:: Work instructions ::
Could you print the stretch of lines below from the one with "Все репетиторы" through the one with "ombord var inte", exactly as they stand and without any pictures?

........

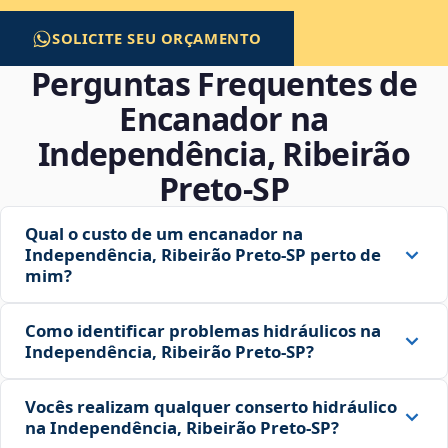
SOLICITE SEU ORÇAMENTO
Perguntas Frequentes de
Encanador na
Independência, Ribeirão
Preto‑SP
Qual o custo de um encanador na
Independência, Ribeirão Preto‑SP perto de
mim?
Como identificar problemas hidráulicos na
Independência, Ribeirão Preto‑SP?
Vocês realizam qualquer conserto hidráulico
na Independência, Ribeirão Preto‑SP?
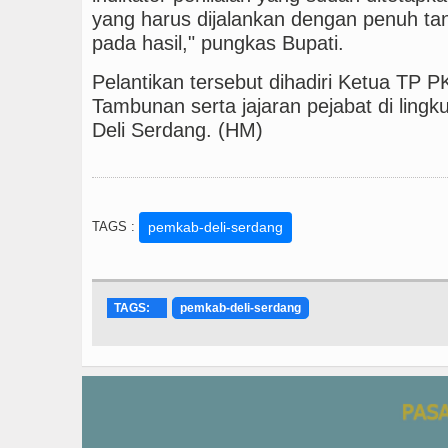
yang harus dijalankan dengan penuh ta
pada hasil," pungkas Bupati.
Pelantikan tersebut dihadiri Ketua TP PK
Tambunan serta jajaran pejabat di lin
Deli Serdang. (HM)
TAGS :
pemkab-deli-serdang
TAGS:
pemkab-deli-serdang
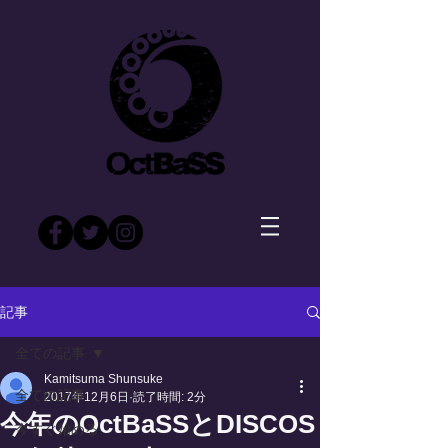
記事
全ての記事
Kamitsuma Shunsuke
全ての記事
2017年12月6日
読了時間: 2分
今年のOctBaSSとDISCOS
今すぐ始める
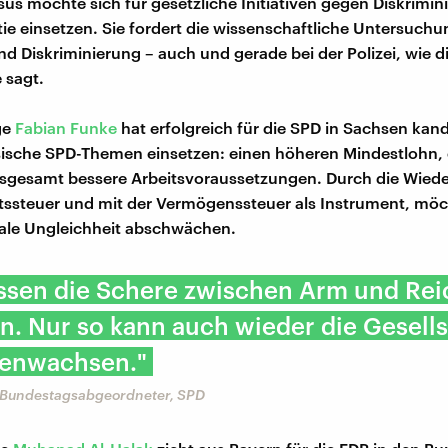
sus möchte sich für gesetzliche Initiativen gegen Diskrimi
ie einsetzen. Sie fordert die wissenschaftliche Untersuch
d Diskriminierung – auch und gerade bei der Polizei, wie d
 sagt.
ge
Fabian Funke
hat erfolgreich für die SPD in Sachsen kandid
ssische SPD-Themen einsetzen: einen höheren Mindestlohn, 
nsgesamt bessere Arbeitsvoraussetzungen. Durch die Wied
tssteuer und mit der Vermögenssteuer als Instrument, möc
ale Ungleichheit abschwächen.
ssen die Schere zwischen Arm und Rei
n. Nur so kann auch wieder die Gesell
enwachsen."
 Bundestagsabgeordneter, SPD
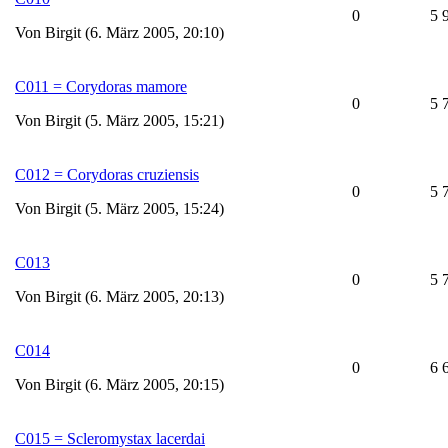
0
5 
Von Birgit (6. März 2005, 20:10)
C011 = Corydoras mamore
0
5 
Von Birgit (5. März 2005, 15:21)
C012 = Corydoras cruziensis
0
5 
Von Birgit (5. März 2005, 15:24)
C013
0
5 
Von Birgit (6. März 2005, 20:13)
C014
0
6 
Von Birgit (6. März 2005, 20:15)
C015 = Scleromystax lacerdai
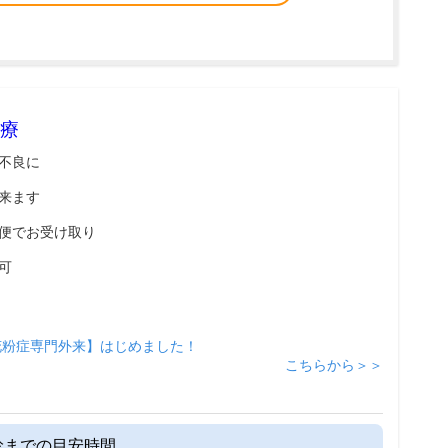
療
不良に
来ます
便でお受け取り
可
花粉症専門外来】はじめました！
こちらから＞＞
診までの目安時間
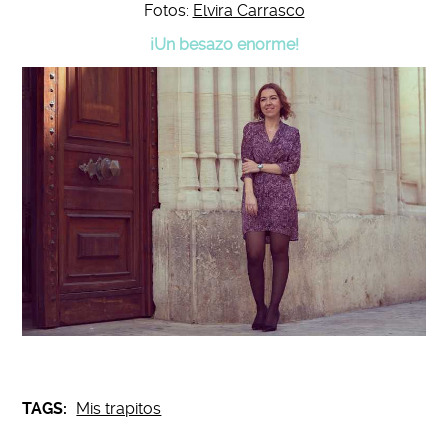
Fotos:
Elvira Carrasco
¡Un besazo enorme!
TAGS:
Mis trapitos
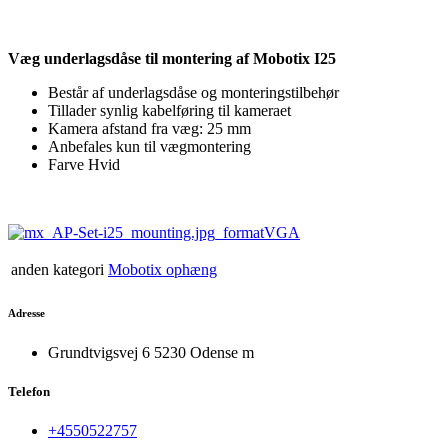
Væg underlagsdåse til montering af Mobotix I25
Består af underlagsdåse og monteringstilbehør
Tillader synlig kabelføring til kameraet
Kamera afstand fra væg: 25 mm
Anbefales kun til vægmontering
Farve Hvid
anden kategori
Mobotix ophæng
Adresse
Grundtvigsvej 6 5230 Odense m
Telefon
+4550522757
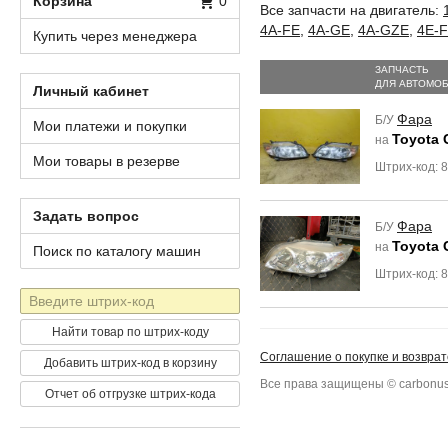
Корзина
0
Все запчасти на двигатель:
4A-FE
,
4A-GE
,
4A-GZE
,
4E-
Купить через менеджера
ЗАПЧАСТЬ
ДЛЯ АВТОМО
Личный кабинет
Фара
Б/У
Мои платежи и покупки
Toyota 
на
Мои товары в резерве
Штрих-код: 
Задать вопрос
Фара
Б/У
Toyota 
на
Поиск по каталогу машин
Штрих-код: 
Штрих-
код
Найти товар по штрих-коду
Соглашение о покупке и возврат
Добавить штрих-код в корзину
Все права защищены © carbonus
Отчет об отгрузке штрих-кода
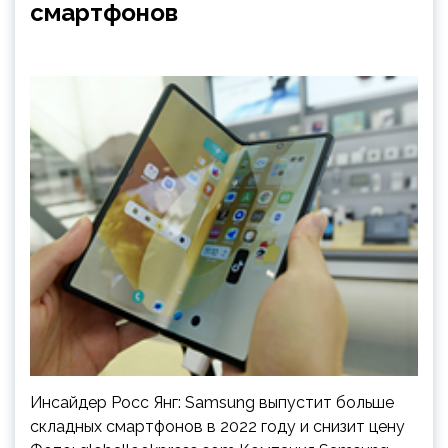
смартфонов
Инсайдер Росс Янг: Samsung выпустит больше
складных смартфонов в 2022 году и снизит цену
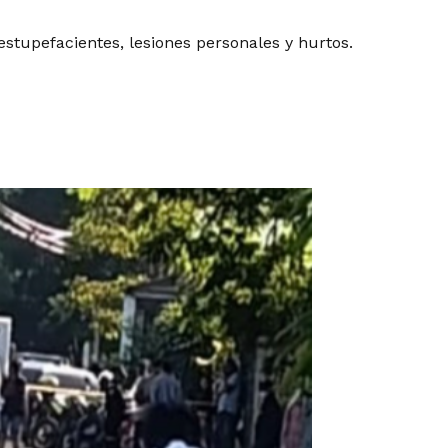
stupefacientes, lesiones personales y hurtos.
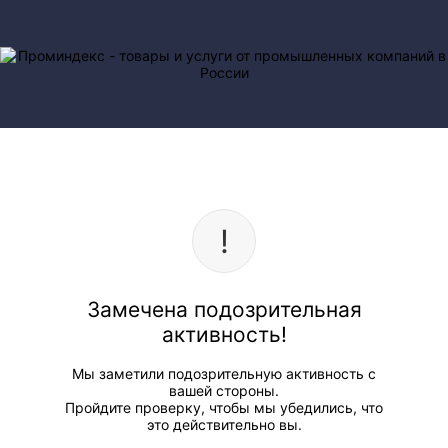
Замечена подозрительная
активность!
Мы заметили подозрительную активность с
вашей стороны.
Пройдите проверку, чтобы мы убедились, что
это действительно вы.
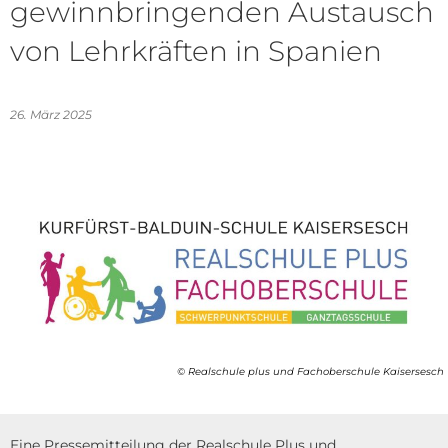
gewinnbringenden Austausch
von Lehrkräften in Spanien
26. März 2025
© Realschule plus und Fachoberschule Kaisersesch
Eine Pressemitteilung der Realschule Plus und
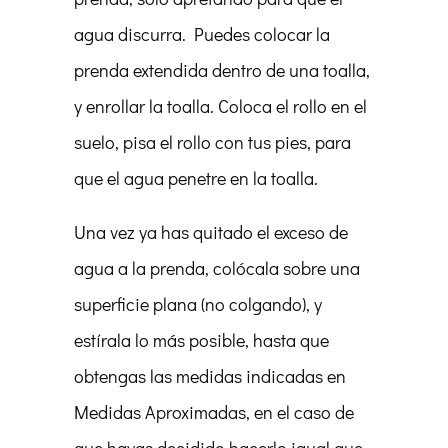
agua discurra. Puedes colocar la
prenda extendida dentro de una toalla,
y enrollar la toalla. Coloca el rollo en el
suelo, pisa el rollo con tus pies, para
que el agua penetre en la toalla.
Una vez ya has quitado el exceso de
agua a la prenda, colócala sobre una
superficie plana (no colgando), y
estírala lo más posible, hasta que
obtengas las medidas indicadas en
Medidas Aproximadas, en el caso de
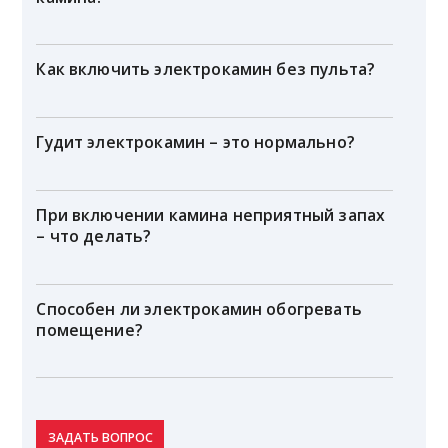
Как включить электрокамин без пульта?
Гудит электрокамин – это нормально?
При включении камина неприятный запах
– что делать?
Способен ли электрокамин обогревать
помещение?
ЗАДАТЬ ВОПРОС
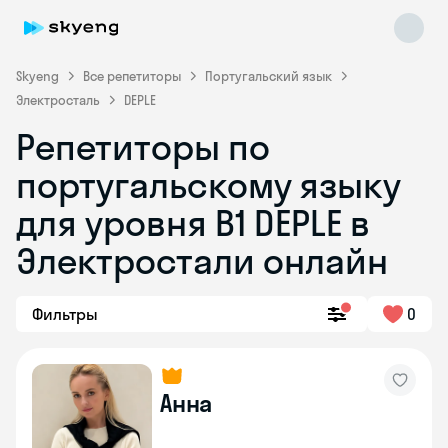
Skyeng
Все репетиторы
Португальский язык
Электросталь
DEPLE
Репетиторы по
португальскому языку
для уровня B1 DEPLE в
Skyeng Chat
online
Электростали онлайн
Фильтры
0
Анна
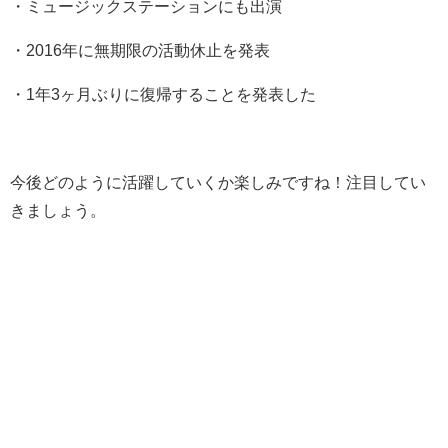
・ミュージックステーションにも出演
・2016年に無期限の活動休止を発表
・1年3ヶ月ぶりに復帰することを発表した
今後どのように活躍していくか楽しみですね！注目してい
きましょう。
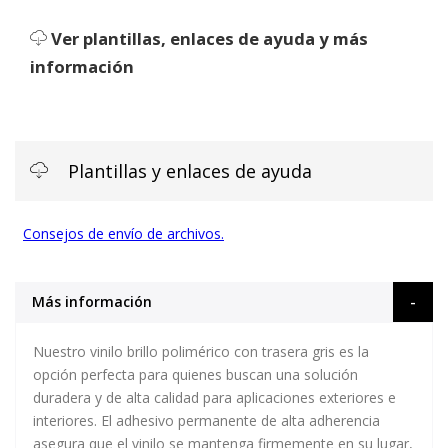
Ver plantillas, enlaces de ayuda y más
información
Plantillas y enlaces de ayuda
Consejos de envío de archivos.
Más información
Nuestro vinilo brillo polimérico con trasera gris es la
opción perfecta para quienes buscan una solución
duradera y de alta calidad para aplicaciones exteriores e
interiores. El adhesivo permanente de alta adherencia
asegura que el vinilo se mantenga firmemente en su lugar,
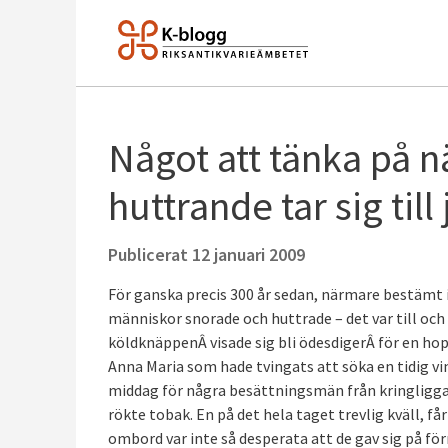
Något att tänka på 
huttrande tar sig ti
Publicerat
12 januari 2009
För ganska precis 300 år sedan, närmare bestämt i
människor snorade och huttrade – det var till och m
köldknäppenÂ visade sig bli ödesdigerÂ för en hop
Anna Maria som hade tvingats att söka en tidig vi
middag för några besättningsmän från kringliggan
rökte tobak. En på det hela taget trevlig kväll, f
ombord var inte så desperata att de gav sig på för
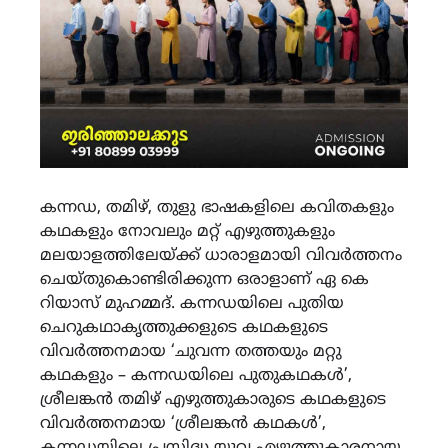
കന്നഡ, തമിഴ്, തുളു ഭാഷകളിലെ കവിതകളും
കഥകളും നോവലും മറ്റ് എഴുത്തുകളും
മലയാളത്തിലേയ്ക്ക് ധാരാളമായി വിവർത്തനം
ചെയ്തുകൊണ്ടിരിക്കുന്ന ഒരാളാണ് ഏ കെ
റിയാസ് മുഹമ്മദ്. കന്നഡയിലെ പുതിയ
ചെറുകഥാകൃത്തുക്കളുടെ കഥകളുടെ
വിവർത്തനമായ ‘ചുവന്ന തത്തയും മറ്റു
കഥകളും – കന്നഡയിലെ പുതുകഥകൾ’,
ശ്രീലങ്കൻ തമിഴ് എഴുത്തുകാരുടെ കഥകളുടെ
വിവർത്തനമായ ‘ശ്രീലങ്കൻ കഥകൾ’,
കന്നഡയിലെ പ്രസിദ്ധ യുവ എഴുത്തുകാരനായ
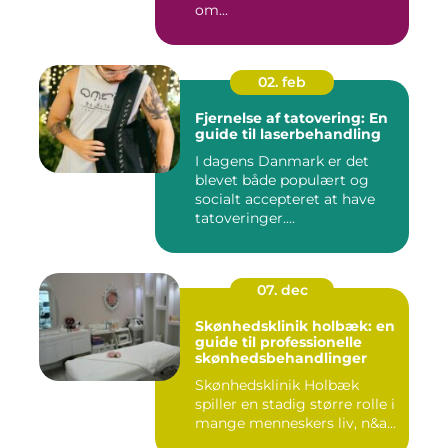
om...
02. feb
Fjernelse af tatovering: En
guide til laserbehandling
I dagens Danmark er det
blevet både populært og
socialt accepteret at have
tatoveringer....
07. dec
Skønhedsklinik holbæk: en
guide til professionelle
skønhedsbehandlinger
Skønhedsklinik Holbæk
spiller en stadig større rolle i
mange menneskers liv, n&a...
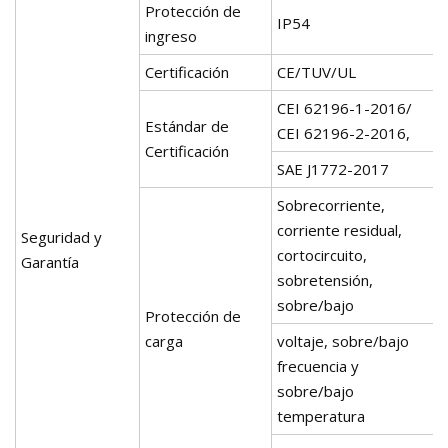
Protección de
IP54
ingreso
Certificación
CE/TUV/UL
CEI 62196-1-2016/
Estándar de
CEI 62196-2-2016,
Certificación
SAE J1772-2017
Sobrecorriente,
corriente residual,
Seguridad y
cortocircuito,
Garantía
sobretensión,
sobre/bajo
Protección de
carga
voltaje, sobre/bajo
frecuencia y
sobre/bajo
temperatura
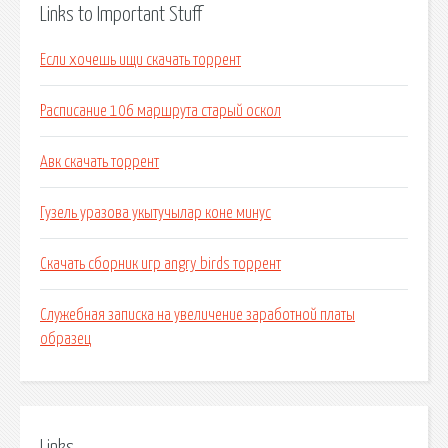
Links to Important Stuff
Если хочешь ищи скачать торрент
Расписание 106 маршрута старый оскол
Авк скачать торрент
Гузель уразова укытучылар коне минус
Скачать сборник игр angry birds торрент
Служебная записка на увеличение заработной платы
образец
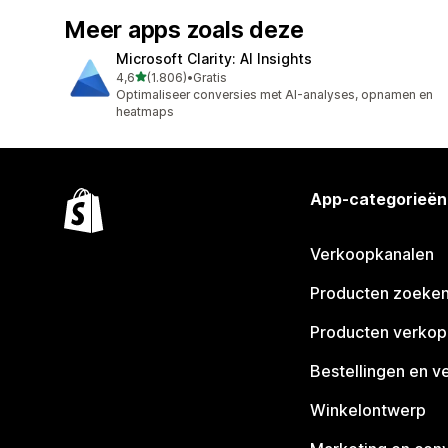
Meer apps zoals deze
Microsoft Clarity: AI Insights
van 5 sterren
4,6
(1.806)
•
Gratis
1806 recensies in totaal
Optimaliseer conversies met AI-analyses, opnamen en
heatmaps
App-categorieën
Verkoopkanalen
Producten zoeke
Producten verko
Bestellingen en v
Winkelontwerp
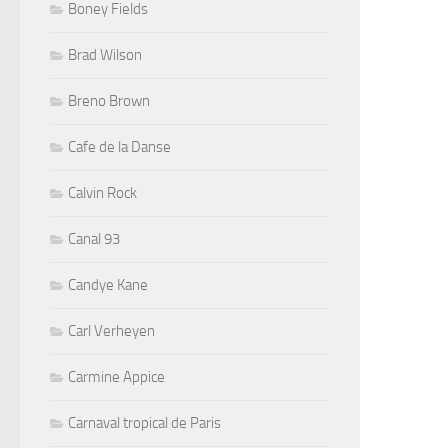
Boney Fields
Brad Wilson
Breno Brown
Cafe de la Danse
Calvin Rock
Canal 93
Candye Kane
Carl Verheyen
Carmine Appice
Carnaval tropical de Paris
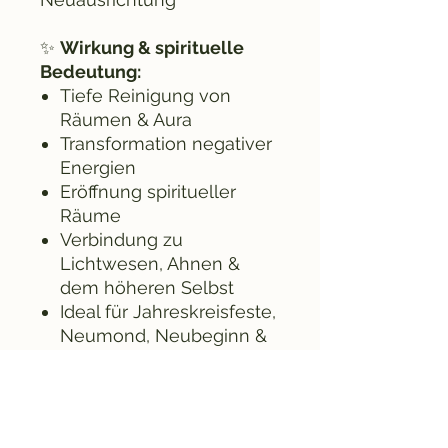
✨
Wirkung & spirituelle
Bedeutung:
Tiefe Reinigung von
Räumen & Aura
Transformation negativer
Energien
Eröffnung spiritueller
Räume
Verbindung zu
Lichtwesen, Ahnen &
dem höheren Selbst
Ideal für Jahreskreisfeste,
Neumond, Neubeginn &
Altararbeit
💫
Aradia-Tipp:
Verwende das Pyramiden-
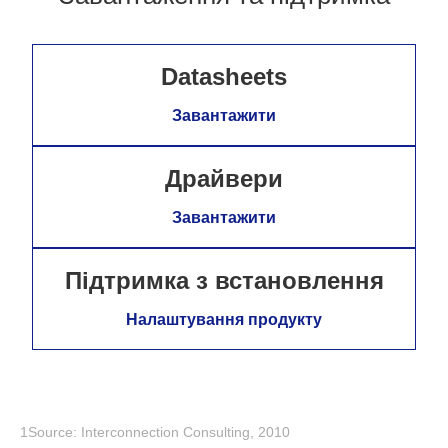
Datasheets
Завантажити
Драйвери
Завантажити
Підтримка з встановлення
Налаштування продукту
1Source: Interconnection Consulting, 2010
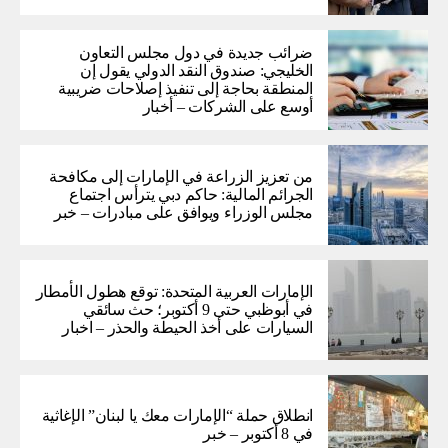
ضرائب جديدة في دول مجلس التعاون
الخليجي: صندوق النقد الدولي يقول إن
المنطقة بحاجة إلى تنفيذ إصلاحات ضريبية
أوسع على الشركات – أخبار
من تعزيز الزراعة في الإمارات إلى مكافحة
الجرائم المالية: حاكم دبي يترأس اجتماع
مجلس الوزراء ويوافق على مبادرات – خبر
الإمارات العربية المتحدة: توقع هطول الأمطار
في أبوظبي حتى 9 أكتوبر؛ حث سائقي
السيارات على أخذ الحيطة والحذر – اخبار
انطلاق حملة “الإمارات معك يا لبنان” الإغاثية
في 8 أكتوبر – خبر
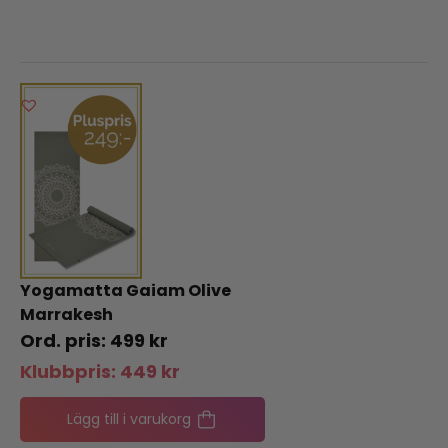
Yogamatta Gaiam Olive
Marrakesh
499
kr
Klubbpris:
449
kr
Lägg till i varukorg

........

:: Written solution ::
Все репетиторы
Португальский язык
Электросталь
DEPLE
Репетиторы по
португальскому языку
для уровня B1 DEPLE в
Skyeng Chat
online
Электростали онлайн
Фильтры
0
Анна
・ミュージックステーションにも出演
・2016年に無期限の活動休止を発表
・1年3ヶ月ぶりに復帰することを発表した
今後どのように活躍していくか楽しみですね！注目してい
きましょう。
Ver plantillas, enlaces de ayuda y más
información
Plantillas y enlaces de ayuda
Consejos de envío de archivos.
Más información
Nuestro vinilo brillo polimérico con trasera gris es la
opción perfecta para quienes buscan una solución
duradera y de alta calidad para aplicaciones exteriores e
interiores. El adhesivo permanente de alta adherencia
asegura que el vinilo se mantenga firmemente en su lugar,
Något att tänka på 
huttrande tar sig ti
Publicerat
12 januari 2009
För ganska precis 300 år sedan, närmare bestämt i
människor snorade och huttrade – det var till och m
köldknäppenÂ visade sig bli ödesdigerÂ för en hop
Anna Maria som hade tvingats att söka en tidig vi
middag för några besättningsmän från kringliggan
rökte tobak. En på det hela taget trevlig kväll, f
ombord var inte så desperata att de gav sig på för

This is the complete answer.